▶ [Stored data]:

::::::::

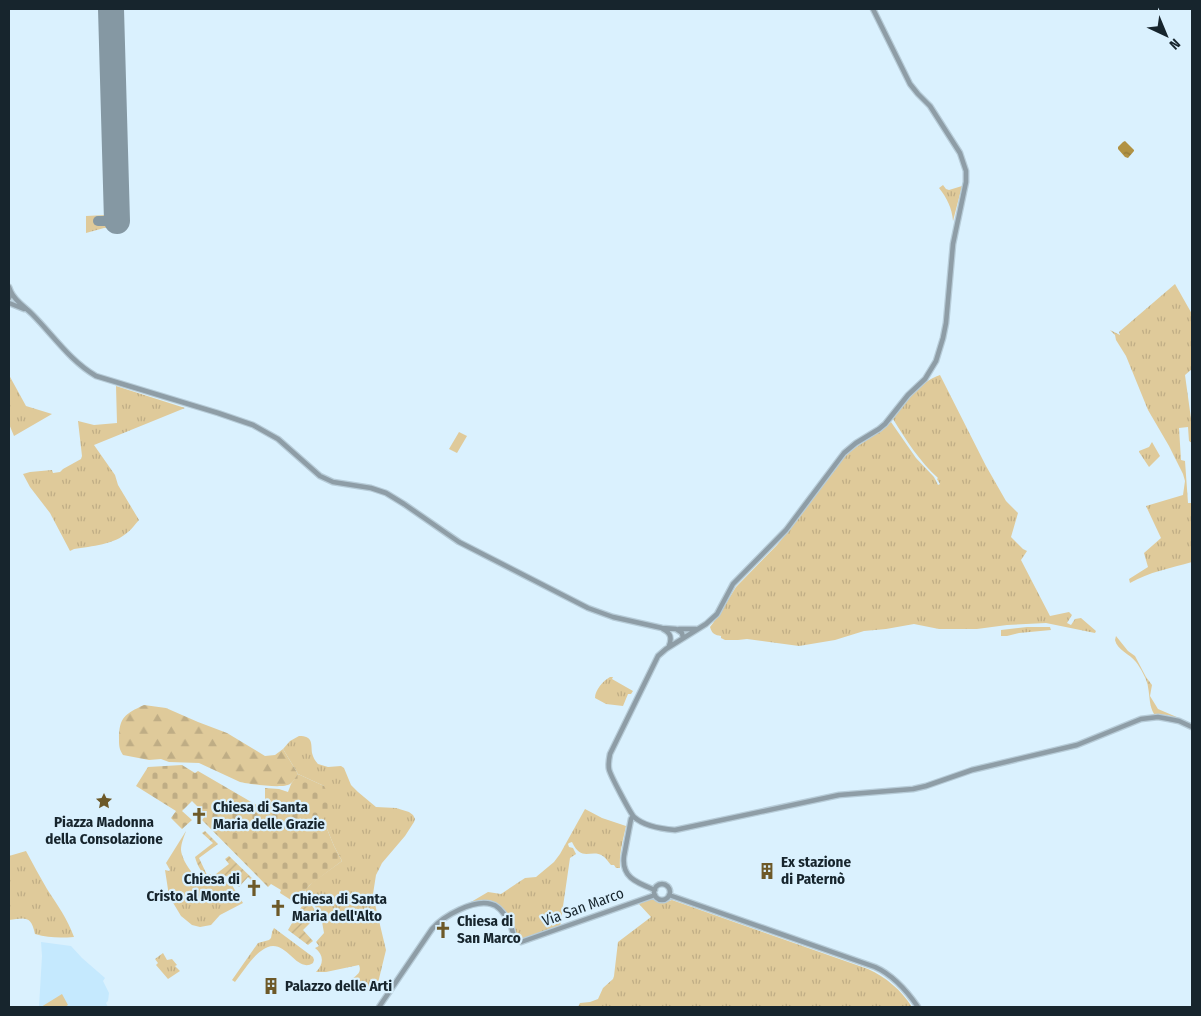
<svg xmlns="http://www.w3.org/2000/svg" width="1201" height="1016" font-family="'Fira Sans Condensed',sans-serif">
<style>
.built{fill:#c5e9fe}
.grass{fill:url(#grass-tufts)}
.forest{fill:url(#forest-firs)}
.cemetery{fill:url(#cemetery-stones)}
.park{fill:#dfca9a}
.garden{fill:url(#garden-furrows)}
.water{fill:url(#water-ripples)}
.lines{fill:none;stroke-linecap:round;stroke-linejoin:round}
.taxiway{stroke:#8598a3;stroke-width:10}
.runway{stroke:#8598a3;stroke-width:26}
.minor-casing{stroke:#b7ccd8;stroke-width:7}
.minor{stroke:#8e9da6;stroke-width:4.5}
.labels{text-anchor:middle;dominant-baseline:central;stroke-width:4.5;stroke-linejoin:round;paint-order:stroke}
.poi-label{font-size:15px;font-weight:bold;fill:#17252d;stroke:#daf1fe;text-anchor:start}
.street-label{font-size:15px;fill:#17252d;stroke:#daf1fe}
</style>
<defs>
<pattern id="grass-tufts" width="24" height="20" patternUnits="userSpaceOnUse" patternTransform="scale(1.25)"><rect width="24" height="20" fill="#dfca9a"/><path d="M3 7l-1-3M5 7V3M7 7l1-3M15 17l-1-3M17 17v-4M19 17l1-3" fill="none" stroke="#bfad85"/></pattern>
<pattern id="forest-firs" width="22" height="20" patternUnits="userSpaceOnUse" patternTransform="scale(1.25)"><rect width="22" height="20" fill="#dfca9a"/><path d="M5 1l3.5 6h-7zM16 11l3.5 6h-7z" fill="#bfad85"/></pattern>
<pattern id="cemetery-stones" width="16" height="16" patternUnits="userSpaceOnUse" patternTransform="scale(1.25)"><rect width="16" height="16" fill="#dfca9a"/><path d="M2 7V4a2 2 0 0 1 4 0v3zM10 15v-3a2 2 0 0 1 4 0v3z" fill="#bfad85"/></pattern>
<pattern id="garden-furrows" width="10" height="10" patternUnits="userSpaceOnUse" patternTransform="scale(1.25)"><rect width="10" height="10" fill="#dfca9a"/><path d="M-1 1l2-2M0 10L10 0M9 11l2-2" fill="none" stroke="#bfad85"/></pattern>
<pattern id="water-ripples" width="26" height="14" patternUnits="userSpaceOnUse" patternTransform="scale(1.25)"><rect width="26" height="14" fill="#b19243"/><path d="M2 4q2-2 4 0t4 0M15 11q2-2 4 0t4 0" fill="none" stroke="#8f7738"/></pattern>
</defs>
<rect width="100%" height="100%" fill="#daf1fe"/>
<!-- built -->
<path class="built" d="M41,942L71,946L82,958L105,978L103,981L109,993L108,1001L106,1003L108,1007H39L42,956Z"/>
<!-- grass -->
<path class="grass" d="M101,9H121L128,224V227L104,228L86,233V216L106,215Z
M943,185L946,189L949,190L962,186L953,221C952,208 947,198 939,188Z
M1175,284L1192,314V369L1185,375L1192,426V443L1189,441L1188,427L1179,428L1181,460L1185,461L1188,503H1192V562C1171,568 1149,572 1130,583L1129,579L1148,567L1144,553L1161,538L1146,506L1183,495L1185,481L1183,474L1169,446L1148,410L1126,356L1116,340L1115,335L1110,330L1120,335L1119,332Z
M9,375L26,406L52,414L14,436L9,424Z
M940,375L986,466L1006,501L1018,513L1011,537L1023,549L1027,551L1021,560L1050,616L1069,612L1072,615L1067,623L1071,625L1075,619L1081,618L1096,631L1095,633L1046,623L1007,625L977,629H939L914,624L886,629L864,631L835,640L799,646L747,639L738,640H725L721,638V636C715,635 712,634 710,627L719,615L736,587L777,545L795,523L846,454L880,431L891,422L916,458L934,477L938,485L940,484L937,479L938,478C920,462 906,440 893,419C906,402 919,382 940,375Z
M116,386L185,408L94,445L115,475L118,485L139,520C135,524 132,529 128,532C114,545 92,546 74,549L70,551L50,513L30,487L23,474L30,472L52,470L53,473L60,472L63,469L81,459L82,456L78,421L94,425L117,423Z
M1152,442L1160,456L1149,467L1139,452V451L1149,447Z
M1027,627H1050L1051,630L1019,633L1007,636H1001V630Z
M1116,636L1128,651L1135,656L1146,677L1152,685L1150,696L1158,709L1179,718L1178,719L1168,715L1154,714C1149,705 1150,697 1148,687C1148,681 1140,667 1136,662C1130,654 1117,650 1115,640Z
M610,677H613L612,679L633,691L631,694H628L623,706L606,704L595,698C595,690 603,681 610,677Z
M299,736C313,736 311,743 312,753C313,757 315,761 318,764L328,767L341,766L344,768L351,785L358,792L376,807L396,808L409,812L413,815L415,819L414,822L405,836L382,863L376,875L373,894L375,904L386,950L377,987L374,992L360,990L348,984C352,976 363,975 359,965L326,972H316C324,964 324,955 315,948L319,946L316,942L324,933L321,916L305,890L313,882L342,861L334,846L323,819L324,786L298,774L283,749L290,741Z
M585,809L602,818L626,826C623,840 619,854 620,868H616L614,865H611C609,863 606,858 603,856C591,848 582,863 572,842L569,843L568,844L569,847L573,848L576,854L570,858L560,927L521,939C514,935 515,929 513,922C511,918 508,915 506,912C492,897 490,900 471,902L488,892L501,894L525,878L536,877L554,862L560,854Z
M186,831C184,837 181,843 181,850C182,861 195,880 206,883C214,885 222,882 230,882L243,903L220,915L211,925L200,927L192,925L181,916L169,896L165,870L169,871L170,870L166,863Z
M26,851C33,864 40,877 47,889C58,906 67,918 74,937C60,938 49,938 35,934C31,915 25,918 9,920V856Z
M651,899L662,903L672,900L868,969C886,977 901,990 912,1007H578L580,1003L590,1002L598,999L603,988L613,979L614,976L618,942L651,917L639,904Z
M274,928L313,957L314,960L313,963C295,975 285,932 261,951C252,957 242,973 235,982L232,980L258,943L269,940L271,938L272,933V932Z
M163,953L167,960L172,959L177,965L175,966L180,971L168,979L156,965L158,963L155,959Z"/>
<!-- forest -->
<path class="forest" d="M144,705L166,708L198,722L227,733L265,756L275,755L283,749L298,774C296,778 293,782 290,784C283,789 249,784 240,782L199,763L169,762L161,759L149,760L123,755C119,749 119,745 119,739C119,717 125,714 144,705Z"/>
<!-- cemetery -->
<path class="cemetery" d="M182,765L195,773L198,771L260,807L265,801V788L279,789L288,792L291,784L298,774L324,786L333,804L323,819L334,846L342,861L310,885L299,897L291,900L280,893L281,890L271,884L268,887L202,820L206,815L192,801L182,811L192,820L182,829L171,818L176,811L136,786L148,767Z"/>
<!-- park -->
<path class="park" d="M459,432L467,436L457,453L449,449Z
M62,994L68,1005L65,1007H41Z"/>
<!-- garden -->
<path class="garden" d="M205,831L218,844L199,858L207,875L210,874L212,876L215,874H216L229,864L225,859L229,856L258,884L257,886L248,877L239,887L232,877C225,875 219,878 212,877C202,876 197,865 195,857L213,843L202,833Z
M306,899L308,900L317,913L314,916L315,918L303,930L313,941L308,945L288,930Z"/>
<!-- water -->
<path class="water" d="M1125,141L1134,150V151L1128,158L1125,157L1118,149V147L1123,142Z"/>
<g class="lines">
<!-- taxiway -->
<path class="taxiway" d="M98,221H117"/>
<!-- runway -->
<path class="runway" d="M111,9L117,221"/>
<!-- minor casing -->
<g class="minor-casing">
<path id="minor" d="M873,9L910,84L918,94L930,106L960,153L966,171V182L953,244L946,323L943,338L936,361L925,379L908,395L885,424L879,429L856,443L844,453L786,530L733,584L717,614L706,624L666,649L658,656L610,754C609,759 608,764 609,769C610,775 631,814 634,817C644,826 662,829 675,830L839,795L913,789L926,786L972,770L1077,745L1141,719L1158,717L1169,719L1179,721L1192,727
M9,287L11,292L9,298
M11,292C15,301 25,307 32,314C53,335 70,361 96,376L218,413L253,425L278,439L320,476L333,482L371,488L386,493L404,504L459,542L588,608L613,617L662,628L676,629L682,633L683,638
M9,303L24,309
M663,629C671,633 672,638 669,646
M679,629H696
M633,816L631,819L624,856C621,878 638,883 655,890
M654 892a8 8 0 1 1 16 0a8 8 0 1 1-16 0Z
M669,895L875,967C893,975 907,991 918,1007
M379,1007L432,929C443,916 474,899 491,904C498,905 505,915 508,920C514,927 510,938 521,942L655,895"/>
</g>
<!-- minor -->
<use href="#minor" class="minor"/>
</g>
<!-- icons -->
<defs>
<g id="sight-bare" transform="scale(1.35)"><path d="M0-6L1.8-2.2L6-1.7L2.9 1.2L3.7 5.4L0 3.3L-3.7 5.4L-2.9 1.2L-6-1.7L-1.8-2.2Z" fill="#6d5928" stroke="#daf1fe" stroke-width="2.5" paint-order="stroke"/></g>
<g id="church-bare" transform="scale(1.35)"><path d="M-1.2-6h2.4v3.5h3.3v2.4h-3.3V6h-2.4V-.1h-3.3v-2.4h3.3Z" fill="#6d5928" stroke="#daf1fe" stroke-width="2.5" paint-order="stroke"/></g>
<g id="building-bare" transform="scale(1.35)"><path d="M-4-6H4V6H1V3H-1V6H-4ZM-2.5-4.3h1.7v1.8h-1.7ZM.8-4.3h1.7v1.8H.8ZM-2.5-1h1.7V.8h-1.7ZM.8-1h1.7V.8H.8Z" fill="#6d5928" stroke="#daf1fe" stroke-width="2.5" paint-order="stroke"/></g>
</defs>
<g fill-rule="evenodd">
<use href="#sight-bare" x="104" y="801"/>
<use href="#church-bare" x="199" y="816"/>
<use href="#building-bare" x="767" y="871"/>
<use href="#church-bare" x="254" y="888"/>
<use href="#church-bare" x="278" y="908"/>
<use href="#church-bare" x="443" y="930"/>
<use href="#building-bare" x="271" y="986"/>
</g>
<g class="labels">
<!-- poi labels -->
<g class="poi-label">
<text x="213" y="807">Chiesa di Santa<tspan x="213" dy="17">Maria delle Grazie</tspan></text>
<text x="104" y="822" text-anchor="middle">Piazza Madonna<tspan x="104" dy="17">della Consolazione</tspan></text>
<text x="781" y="862">Ex stazione<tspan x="781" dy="17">di Paternò</tspan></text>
<text x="240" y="879" text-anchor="end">Chiesa di<tspan x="240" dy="17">Cristo al Monte</tspan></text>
<text x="292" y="899">Chiesa di Santa<tspan x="292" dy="17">Maria dell'Alto</tspan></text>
<text x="457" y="921">Chiesa di<tspan x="457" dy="17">San Marco</tspan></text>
<text x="285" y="986">Palazzo delle Arti</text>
</g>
<!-- street labels -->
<g class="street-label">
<text transform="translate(583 907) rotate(-20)">Via San Marco</text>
</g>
</g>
<!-- border -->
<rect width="1201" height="1016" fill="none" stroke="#17252d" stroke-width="20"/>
<!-- north arrow -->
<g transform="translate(1166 35) rotate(136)" stroke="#daf1fe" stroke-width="4" paint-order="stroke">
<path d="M0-4L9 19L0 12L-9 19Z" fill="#17252d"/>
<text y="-8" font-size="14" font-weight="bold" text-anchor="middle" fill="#17252d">N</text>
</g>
</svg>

::::::::

▶ [What you will do]: Going through the data above, return each line with the word "lines".

▶ [Response to this task]:
.lines{fill:none;stroke-linecap:round;stroke-linejoin:round}
<g class="lines">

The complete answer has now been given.